_Extrait_

###

Martin Fuchs met Leipzig à ses pieds et offre à Chaplin son plus beau titre
En tête après la Chasse et auteur d’un parcours acrobatique à quatre points dans le Grand Prix vendredi, Martin Fuchs s’est une nouvelle fois sublimé, lors de la dernière journée de la quarante-deuxième édition de la finale de la Coupe du monde. À Leipzig, face à des gradins enfin noirs de monde, le prodige suisse a triomphé, aux rênes de son cheval de cœur, Chaplin. Déjà deuxième de ce même événement hivernal en 2019, derrière son ami et compatriote Steve Guerdat, Martin s’est cette fois emparé de la plus haute marche du podium, devant un brillant Harrie Smolders, relégué au deuxième rang en raison d’une infime touchette concédée dans la seconde manche de la finale sur le bondissant Monaco, et un très solide Jens Fredricson, remonté en troisième position avec Markan Cosmopolit.

###

_Documents fournis_
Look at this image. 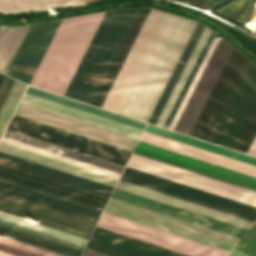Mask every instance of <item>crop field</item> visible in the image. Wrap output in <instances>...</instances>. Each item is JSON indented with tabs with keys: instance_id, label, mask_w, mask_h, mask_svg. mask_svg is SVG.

###

_Consigne_
Écrivez la suite de l'article sur la victoire de Martin Fuchs à Leipzig, en reprenant juste après sa dernière phrase.

_Réponse rédigée_
On savait Martin Fuchs capable de remporter n’importe quel championnat avec son fidèle Clooney 51. L’été dernier, le Suisse avait aussi prouvé tout son talent avec le jeune géant Leone Jei. Dimanche 10 avril, le prodige de vingt-neuf ans s’est imposé dans une grande échéance avec une troisième monture, son cheval de cœur : Chaplin. L’étalon bai, fils de Verdi TN, l’ancien crack de Maikel van der Vleuten, et de Jaltha B, une descendante de Concorde, suppléé dans cette échéance par The Sinner, a remporté son plus beau titre, à l’âge de quinze ans, pour sa première apparition dans un championnat. Martin Fuchs, lui, complète un palmarès déjà renversant, auquel il ne manque plus qu’une médaille olympique.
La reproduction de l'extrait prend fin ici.